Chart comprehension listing
^^^^

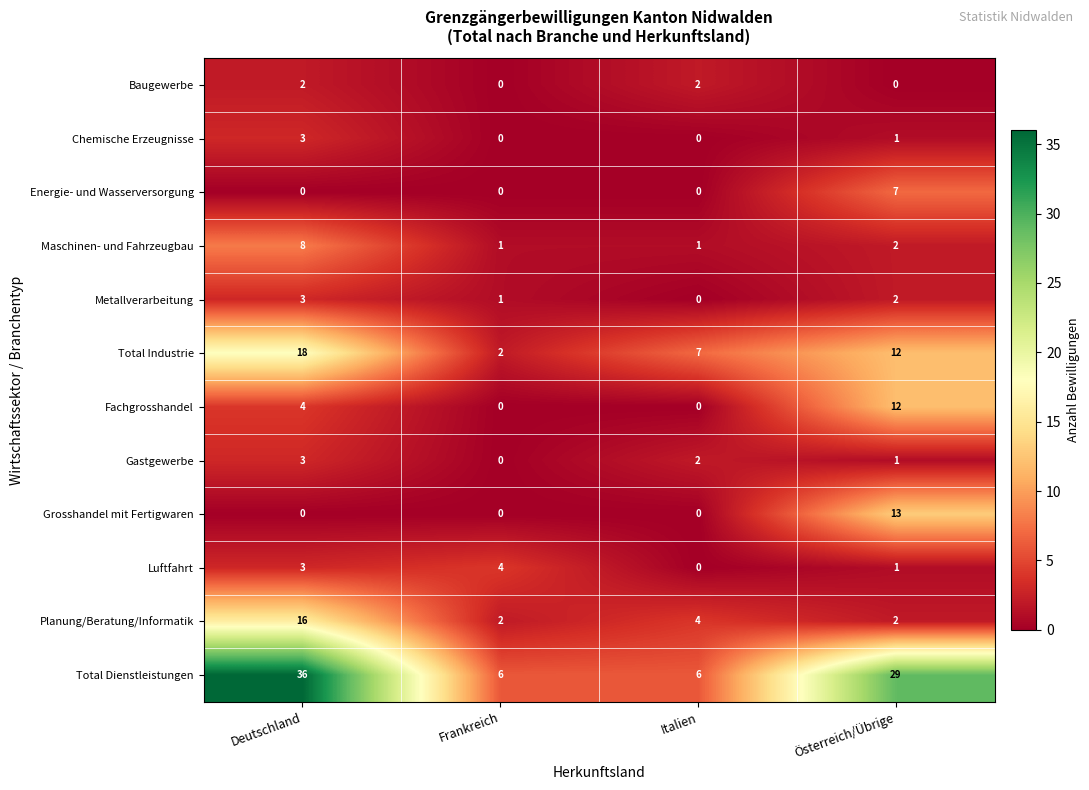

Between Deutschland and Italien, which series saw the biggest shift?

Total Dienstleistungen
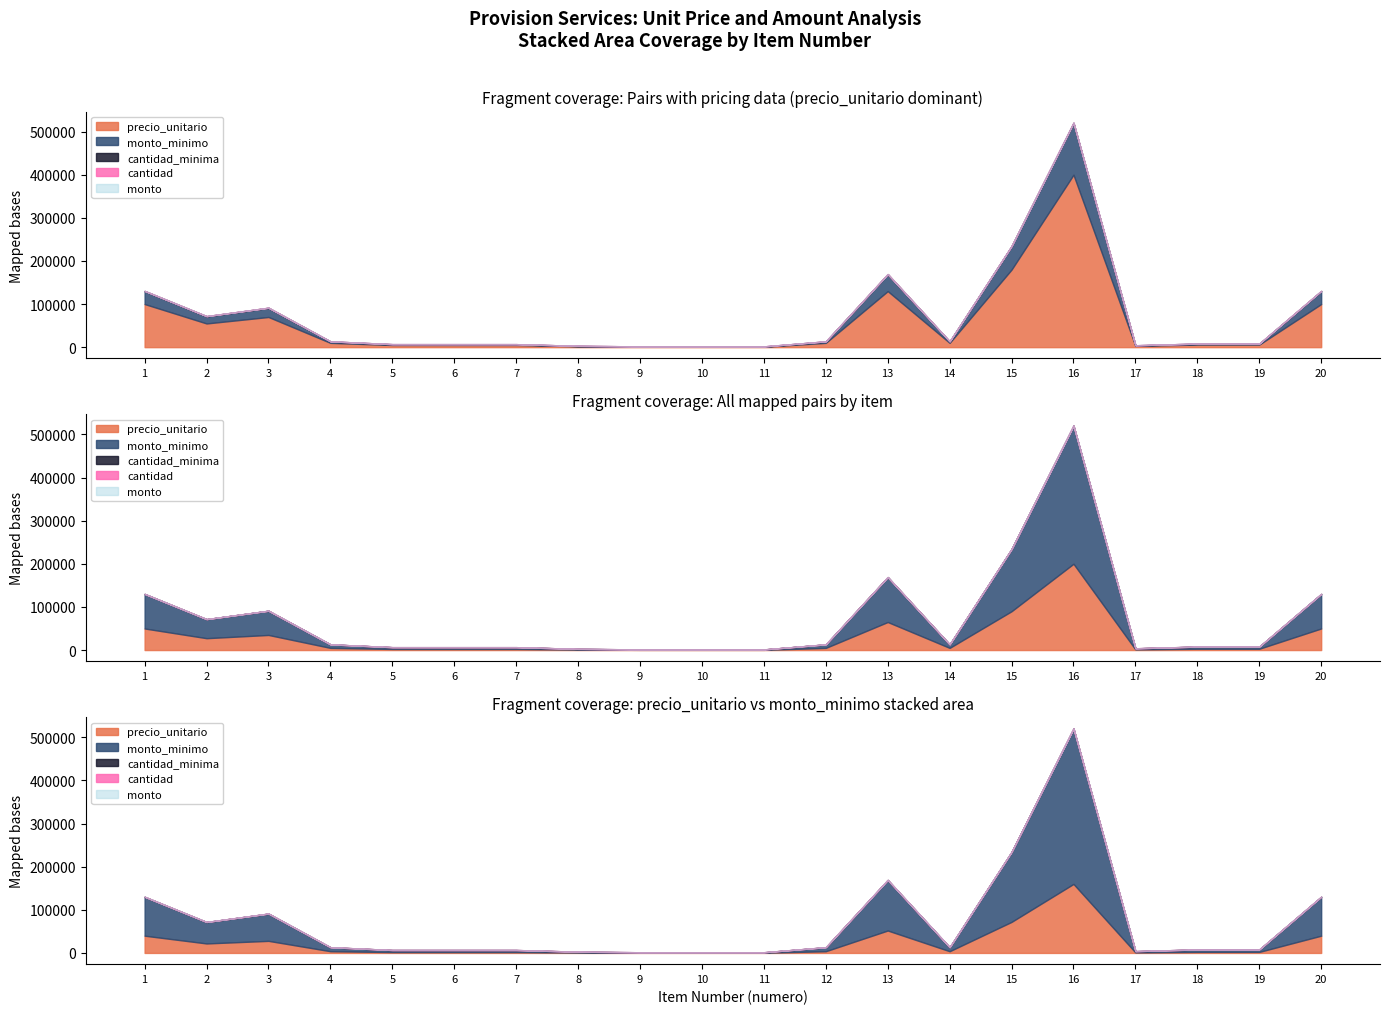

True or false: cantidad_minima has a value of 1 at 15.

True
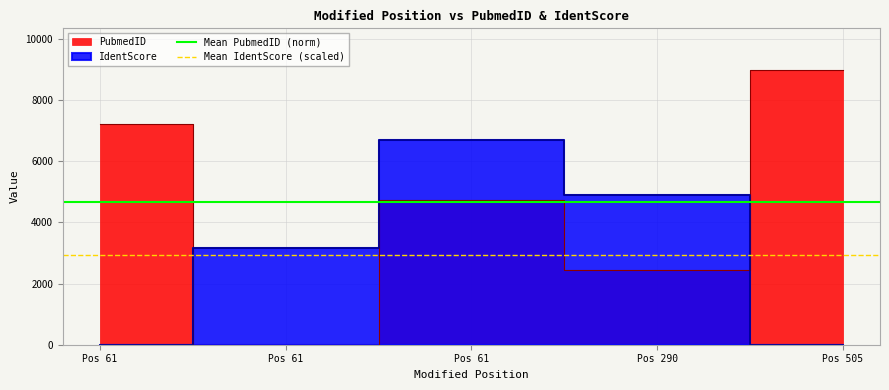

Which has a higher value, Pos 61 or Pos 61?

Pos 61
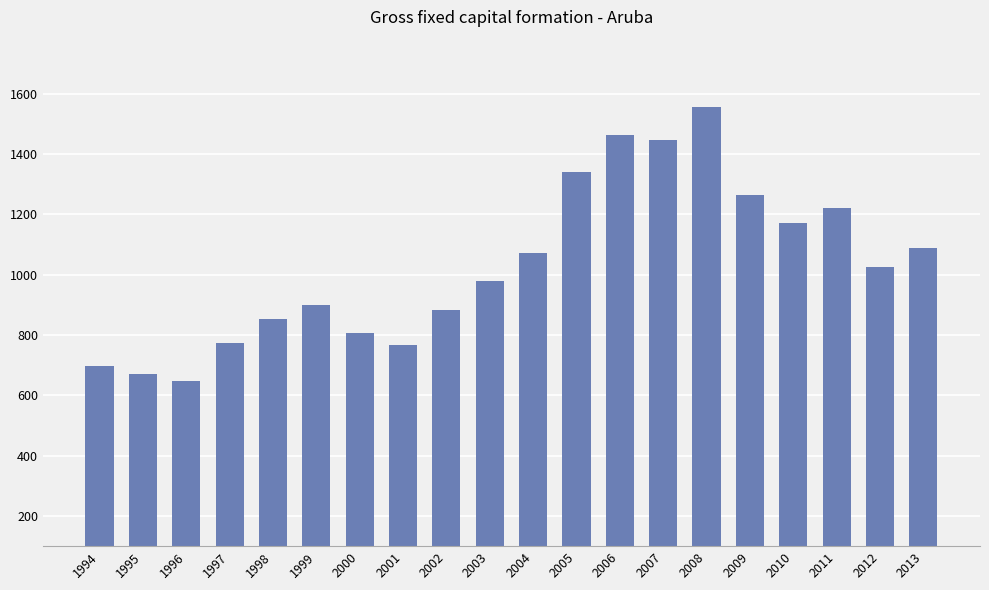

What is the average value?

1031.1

^^^^

Echo every line of the listing above word for word, leaving out the pictures.

▶ [ANSWER FOR THE TASK]
Between Deutschland and Italien, which series saw the biggest shift?

Total Dienstleistungen

True or false: cantidad_minima has a value of 1 at 15.

True

Which has a higher value, Pos 61 or Pos 61?

Pos 61

What is the average value?

1031.1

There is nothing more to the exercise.